Sie machen unkonventionelle Musik ... Wie gehen gregorianischer Choral und Rockmusik zusammen?
P. Notker: Ich habe meine Freude an der Musik, egal an welcher: Sie muss gut sein. Auch die Gregorianik ist nur dann gut, wenn sie gut gesungen wird. Der Choral muss leben, er muss musikalisch das ausdrücken, was er beschreibt, er darf nicht kastriert klingen. Das verbindet Choral und Rock: die Freude an der Musik, denn die Musik ist eine Gabe Gottes. Ich habe gestern wieder gestaunt, als wir für das Klinikum in Ingolstadt gespielt haben: Alle, die da waren, Ärzte, Pflegepersonal, Juristen, kannten „Highway to Hell“. Sie haben laut und auswendig mitgesungen. Wenn man doch unsere Kirchenlieder so gut könnte! Aber die sind oft lahm, begeistern nicht, reißen niemanden vom Hocker.

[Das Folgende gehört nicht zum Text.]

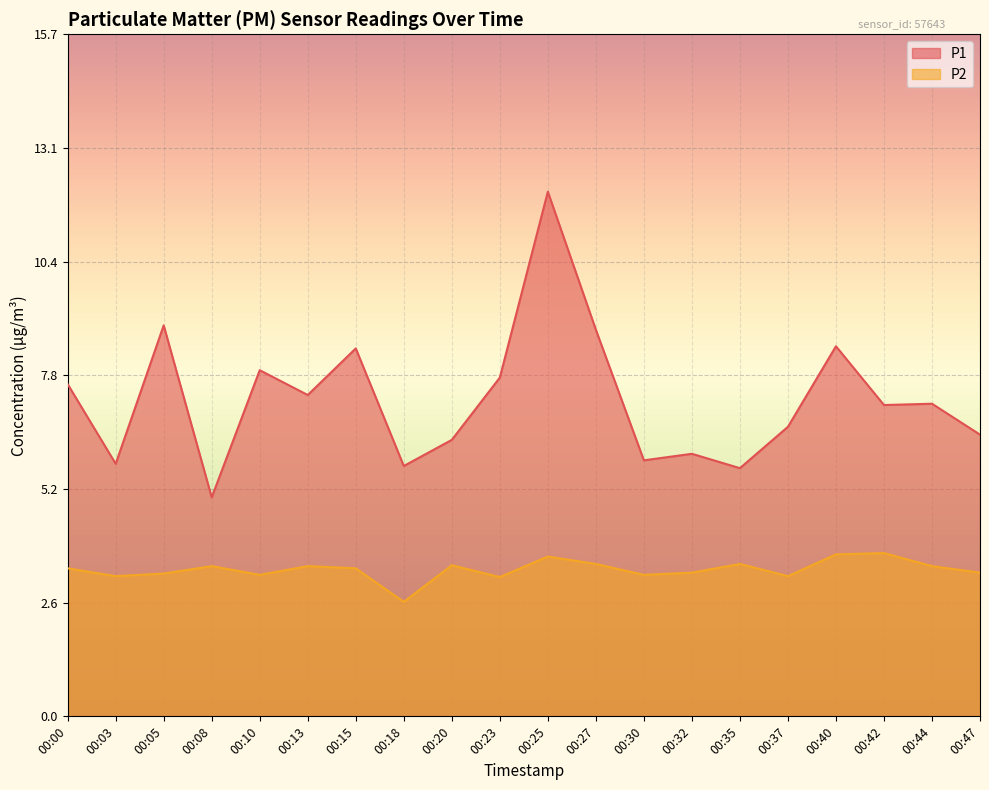

Reading left to right, transcribe all the data shown in this chart.

P1: 7.6	5.8	9.0	5.0	8.0	7.4	8.4	5.8	6.3	7.8	12.1	8.9	5.9	6.0	5.7	6.7	8.5	7.2	7.2	6.5
P2: 3.4	3.2	3.3	3.5	3.2	3.5	3.4	2.6	3.5	3.2	3.7	3.5	3.2	3.3	3.5	3.2	3.7	3.8	3.5	3.3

Weshalb finden junge Menschen Kirche so „unsexy“?
P. Notker: Vielleicht hat die Kirche Angst vor den Problemen der jungen Leute. Jugendliche und junge Erwachsene stellen unbequeme Fragen. Gerade auch, wenn es um Sexualität geht. Warum nehmen wir das so tragisch? Sie ist doch ein Geschenk Gottes! Und da erscheint gerade auf dem Boden der Sexualität die Kirche nur als eine Verbots-Institution. Mit so etwas möchte auch ich nichts zu tun haben. Ich habe gestern das Arbeitspapier zur Familiensynode gesehen, da kommt diese Frage auch stark ins Spiel: Kirche als Verbots-Institution. Damit kommt ja auch der Wert der Sexualität, die ja eigentlich die Verbindung von Menschen bedeutet, nicht durch – die Jungen schalten ab, suchen ihr Heil woanders. Die Kirche wird als Institution angesehen, nicht als Ort des Glaubens und der Hoffnung.

Was möchten Sie unseren Leserinnen und Lesern besonders ans Herz legen?

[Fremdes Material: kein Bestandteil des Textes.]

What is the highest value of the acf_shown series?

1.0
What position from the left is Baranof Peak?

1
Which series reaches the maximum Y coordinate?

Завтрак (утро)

P. Notker: Dass sie weniger Mitleid mit sich selbst haben sollen als mit den anderen. Wir haben in unserer Gesellschaft zu viel Selbstmitleid. Man kann das nicht erzwingen, aber man muss sich bewusst werden, dass man gar nicht so wichtig ist, wie man meint. Wichtig sind wir vor Gott, der nimmt uns ernst und mag uns. Und damit bin ich auch wichtig für andere. Aber die Unentbehrlichen liegen bei uns alle auf dem Friedhof, und es geht trotzdem weiter. Dann bekommt man ein anderes Verhältnis zu den Menschen: die Menschen mit den Augen Gottes zu sehen. „Seid barmherzig!“, sagt der Papst immer, das ist die Botschaft Gottes. Die Liebe zum Menschen zeigt sich zunächst einmal in der Barmherzigkeit.